▶ **THE TASK**: Set down the complete data exactly as it appears below.

+===+

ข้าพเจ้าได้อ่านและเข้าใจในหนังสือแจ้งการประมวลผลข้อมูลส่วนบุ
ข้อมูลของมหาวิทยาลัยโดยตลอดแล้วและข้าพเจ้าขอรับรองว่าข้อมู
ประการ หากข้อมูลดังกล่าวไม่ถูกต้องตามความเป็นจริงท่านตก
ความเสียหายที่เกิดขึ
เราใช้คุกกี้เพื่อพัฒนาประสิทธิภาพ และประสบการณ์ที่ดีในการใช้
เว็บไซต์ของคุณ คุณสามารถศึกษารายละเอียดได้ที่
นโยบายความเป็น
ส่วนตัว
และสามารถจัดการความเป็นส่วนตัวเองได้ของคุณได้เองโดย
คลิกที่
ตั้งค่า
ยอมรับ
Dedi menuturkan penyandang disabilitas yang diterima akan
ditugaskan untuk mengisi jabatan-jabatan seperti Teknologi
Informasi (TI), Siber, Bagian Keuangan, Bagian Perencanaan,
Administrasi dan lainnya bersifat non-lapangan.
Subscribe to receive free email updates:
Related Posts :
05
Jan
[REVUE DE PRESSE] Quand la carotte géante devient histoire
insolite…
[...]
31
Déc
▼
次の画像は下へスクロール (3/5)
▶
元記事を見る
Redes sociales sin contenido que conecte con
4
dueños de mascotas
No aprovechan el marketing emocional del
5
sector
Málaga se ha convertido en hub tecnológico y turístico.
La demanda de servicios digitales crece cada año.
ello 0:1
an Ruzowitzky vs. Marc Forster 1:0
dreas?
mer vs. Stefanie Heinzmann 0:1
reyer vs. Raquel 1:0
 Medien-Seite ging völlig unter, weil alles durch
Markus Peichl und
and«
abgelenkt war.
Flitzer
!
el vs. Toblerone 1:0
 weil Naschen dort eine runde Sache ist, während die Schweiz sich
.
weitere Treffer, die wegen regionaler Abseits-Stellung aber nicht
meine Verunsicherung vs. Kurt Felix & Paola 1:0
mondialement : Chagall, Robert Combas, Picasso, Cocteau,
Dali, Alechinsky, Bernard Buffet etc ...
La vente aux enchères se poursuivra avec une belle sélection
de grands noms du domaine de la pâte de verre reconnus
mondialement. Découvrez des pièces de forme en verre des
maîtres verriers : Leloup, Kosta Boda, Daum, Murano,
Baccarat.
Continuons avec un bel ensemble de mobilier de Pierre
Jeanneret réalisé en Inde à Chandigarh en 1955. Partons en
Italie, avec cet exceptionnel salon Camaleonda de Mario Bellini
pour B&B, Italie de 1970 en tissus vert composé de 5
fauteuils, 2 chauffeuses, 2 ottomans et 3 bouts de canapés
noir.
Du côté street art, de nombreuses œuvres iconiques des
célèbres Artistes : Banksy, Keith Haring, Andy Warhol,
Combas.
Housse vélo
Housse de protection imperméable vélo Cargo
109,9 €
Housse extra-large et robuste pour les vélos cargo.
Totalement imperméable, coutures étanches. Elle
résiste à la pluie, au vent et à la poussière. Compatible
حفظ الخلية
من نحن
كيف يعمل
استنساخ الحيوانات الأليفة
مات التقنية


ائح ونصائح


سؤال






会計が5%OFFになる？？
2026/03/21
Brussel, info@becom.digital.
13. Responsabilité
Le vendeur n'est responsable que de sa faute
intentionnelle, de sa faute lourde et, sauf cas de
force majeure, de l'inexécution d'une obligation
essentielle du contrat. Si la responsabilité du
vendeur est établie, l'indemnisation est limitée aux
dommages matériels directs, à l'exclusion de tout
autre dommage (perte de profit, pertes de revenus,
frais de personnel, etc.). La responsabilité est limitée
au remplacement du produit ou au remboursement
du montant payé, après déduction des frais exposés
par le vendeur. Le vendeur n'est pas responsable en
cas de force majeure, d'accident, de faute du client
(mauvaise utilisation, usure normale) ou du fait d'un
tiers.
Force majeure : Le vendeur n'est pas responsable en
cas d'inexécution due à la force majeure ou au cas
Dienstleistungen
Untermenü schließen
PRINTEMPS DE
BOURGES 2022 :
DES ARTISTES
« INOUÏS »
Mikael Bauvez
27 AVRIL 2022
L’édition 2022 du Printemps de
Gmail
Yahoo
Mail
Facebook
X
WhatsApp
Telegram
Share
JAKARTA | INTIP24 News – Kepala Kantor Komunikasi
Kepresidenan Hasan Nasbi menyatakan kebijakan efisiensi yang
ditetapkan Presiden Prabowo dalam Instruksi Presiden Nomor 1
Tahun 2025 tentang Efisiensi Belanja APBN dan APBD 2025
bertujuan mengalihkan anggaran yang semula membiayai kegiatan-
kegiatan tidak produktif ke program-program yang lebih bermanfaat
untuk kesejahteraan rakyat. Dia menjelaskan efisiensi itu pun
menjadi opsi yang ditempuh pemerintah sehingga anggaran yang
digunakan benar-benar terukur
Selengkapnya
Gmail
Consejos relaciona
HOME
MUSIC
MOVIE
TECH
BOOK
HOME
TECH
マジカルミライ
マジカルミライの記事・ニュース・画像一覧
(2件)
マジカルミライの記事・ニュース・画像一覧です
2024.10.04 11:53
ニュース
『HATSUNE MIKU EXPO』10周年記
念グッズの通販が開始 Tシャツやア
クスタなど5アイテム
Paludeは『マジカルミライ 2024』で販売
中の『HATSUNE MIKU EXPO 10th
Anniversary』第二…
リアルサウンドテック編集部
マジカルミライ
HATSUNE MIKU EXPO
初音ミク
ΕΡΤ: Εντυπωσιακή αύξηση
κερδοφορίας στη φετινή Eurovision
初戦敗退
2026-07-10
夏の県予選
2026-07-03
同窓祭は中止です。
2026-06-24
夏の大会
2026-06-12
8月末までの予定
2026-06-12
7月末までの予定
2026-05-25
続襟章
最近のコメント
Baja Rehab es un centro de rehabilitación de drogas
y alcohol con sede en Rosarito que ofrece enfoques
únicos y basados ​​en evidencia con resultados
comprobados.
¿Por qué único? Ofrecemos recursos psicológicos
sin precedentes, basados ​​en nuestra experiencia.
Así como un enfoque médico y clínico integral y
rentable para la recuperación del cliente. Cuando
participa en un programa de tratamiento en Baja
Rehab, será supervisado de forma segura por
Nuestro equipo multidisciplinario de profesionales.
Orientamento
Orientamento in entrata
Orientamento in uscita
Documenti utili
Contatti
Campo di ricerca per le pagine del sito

+===+

▶ **SOLUTION BELOW**:
ข้าพเจ้าได้อ่านและเข้าใจในหนังสือแจ้งการประมวลผลข้อมูลส่วนบุ
ข้อมูลของมหาวิทยาลัยโดยตลอดแล้วและข้าพเจ้าขอรับรองว่าข้อมู
ประการ หากข้อมูลดังกล่าวไม่ถูกต้องตามความเป็นจริงท่านตก
ความเสียหายที่เกิดขึ
เราใช้คุกกี้เพื่อพัฒนาประสิทธิภาพ และประสบการณ์ที่ดีในการใช้
เว็บไซต์ของคุณ คุณสามารถศึกษารายละเอียดได้ที่
นโยบายความเป็น
ส่วนตัว
และสามารถจัดการความเป็นส่วนตัวเองได้ของคุณได้เองโดย
คลิกที่
ตั้งค่า
ยอมรับ
Dedi menuturkan penyandang disabilitas yang diterima akan
ditugaskan untuk mengisi jabatan-jabatan seperti Teknologi
Informasi (TI), Siber, Bagian Keuangan, Bagian Perencanaan,
Administrasi dan lainnya bersifat non-lapangan.
Subscribe to receive free email updates:
Related Posts :
05
Jan
[REVUE DE PRESSE] Quand la carotte géante devient histoire
insolite…
[...]
31
Déc
▼
次の画像は下へスクロール (3/5)
▶
元記事を見る
Redes sociales sin contenido que conecte con
4
dueños de mascotas
No aprovechan el marketing emocional del
5
sector
Málaga se ha convertido en hub tecnológico y turístico.
La demanda de servicios digitales crece cada año.
ello 0:1
an Ruzowitzky vs. Marc Forster 1:0
dreas?
mer vs. Stefanie Heinzmann 0:1
reyer vs. Raquel 1:0
 Medien-Seite ging völlig unter, weil alles durch
Markus Peichl und
and«
abgelenkt war.
Flitzer
!
el vs. Toblerone 1:0
 weil Naschen dort eine runde Sache ist, während die Schweiz sich
.
weitere Treffer, die wegen regionaler Abseits-Stellung aber nicht
meine Verunsicherung vs. Kurt Felix & Paola 1:0
mondialement : Chagall, Robert Combas, Picasso, Cocteau,
Dali, Alechinsky, Bernard Buffet etc ...
La vente aux enchères se poursuivra avec une belle sélection
de grands noms du domaine de la pâte de verre reconnus
mondialement. Découvrez des pièces de forme en verre des
maîtres verriers : Leloup, Kosta Boda, Daum, Murano,
Baccarat.
Continuons avec un bel ensemble de mobilier de Pierre
Jeanneret réalisé en Inde à Chandigarh en 1955. Partons en
Italie, avec cet exceptionnel salon Camaleonda de Mario Bellini
pour B&B, Italie de 1970 en tissus vert composé de 5
fauteuils, 2 chauffeuses, 2 ottomans et 3 bouts de canapés
noir.
Du côté street art, de nombreuses œuvres iconiques des
célèbres Artistes : Banksy, Keith Haring, Andy Warhol,
Combas.
Housse vélo
Housse de protection imperméable vélo Cargo
109,9 €
Housse extra-large et robuste pour les vélos cargo.
Totalement imperméable, coutures étanches. Elle
résiste à la pluie, au vent et à la poussière. Compatible
حفظ الخلية
من نحن
كيف يعمل
استنساخ الحيوانات الأليفة
مات التقنية


ائح ونصائح


سؤال






会計が5%OFFになる？？
2026/03/21
Brussel, info@becom.digital.
13. Responsabilité
Le vendeur n'est responsable que de sa faute
intentionnelle, de sa faute lourde et, sauf cas de
force majeure, de l'inexécution d'une obligation
essentielle du contrat. Si la responsabilité du
vendeur est établie, l'indemnisation est limitée aux
dommages matériels directs, à l'exclusion de tout
autre dommage (perte de profit, pertes de revenus,
frais de personnel, etc.). La responsabilité est limitée
au remplacement du produit ou au remboursement
du montant payé, après déduction des frais exposés
par le vendeur. Le vendeur n'est pas responsable en
cas de force majeure, d'accident, de faute du client
(mauvaise utilisation, usure normale) ou du fait d'un
tiers.
Force majeure : Le vendeur n'est pas responsable en
cas d'inexécution due à la force majeure ou au cas
Dienstleistungen
Untermenü schließen
PRINTEMPS DE
BOURGES 2022 :
DES ARTISTES
« INOUÏS »
Mikael Bauvez
27 AVRIL 2022
L’édition 2022 du Printemps de
Gmail
Yahoo
Mail
Facebook
X
WhatsApp
Telegram
Share
JAKARTA | INTIP24 News – Kepala Kantor Komunikasi
Kepresidenan Hasan Nasbi menyatakan kebijakan efisiensi yang
ditetapkan Presiden Prabowo dalam Instruksi Presiden Nomor 1
Tahun 2025 tentang Efisiensi Belanja APBN dan APBD 2025
bertujuan mengalihkan anggaran yang semula membiayai kegiatan-
kegiatan tidak produktif ke program-program yang lebih bermanfaat
untuk kesejahteraan rakyat. Dia menjelaskan efisiensi itu pun
menjadi opsi yang ditempuh pemerintah sehingga anggaran yang
digunakan benar-benar terukur
Selengkapnya
Gmail
Consejos relaciona
HOME
MUSIC
MOVIE
TECH
BOOK
HOME
TECH
マジカルミライ
マジカルミライの記事・ニュース・画像一覧
(2件)
マジカルミライの記事・ニュース・画像一覧です
2024.10.04 11:53
ニュース
『HATSUNE MIKU EXPO』10周年記
念グッズの通販が開始 Tシャツやア
クスタなど5アイテム
Paludeは『マジカルミライ 2024』で販売
中の『HATSUNE MIKU EXPO 10th
Anniversary』第二…
リアルサウンドテック編集部
マジカルミライ
HATSUNE MIKU EXPO
初音ミク
ΕΡΤ: Εντυπωσιακή αύξηση
κερδοφορίας στη φετινή Eurovision
初戦敗退
2026-07-10
夏の県予選
2026-07-03
同窓祭は中止です。
2026-06-24
夏の大会
2026-06-12
8月末までの予定
2026-06-12
7月末までの予定
2026-05-25
続襟章
最近のコメント
Baja Rehab es un centro de rehabilitación de drogas
y alcohol con sede en Rosarito que ofrece enfoques
únicos y basados ​​en evidencia con resultados
comprobados.
¿Por qué único? Ofrecemos recursos psicológicos
sin precedentes, basados ​​en nuestra experiencia.
Así como un enfoque médico y clínico integral y
rentable para la recuperación del cliente. Cuando
participa en un programa de tratamiento en Baja
Rehab, será supervisado de forma segura por
Nuestro equipo multidisciplinario de profesionales.
Orientamento
Orientamento in entrata
Orientamento in uscita
Documenti utili
Contatti
Campo di ricerca per le pagine del sito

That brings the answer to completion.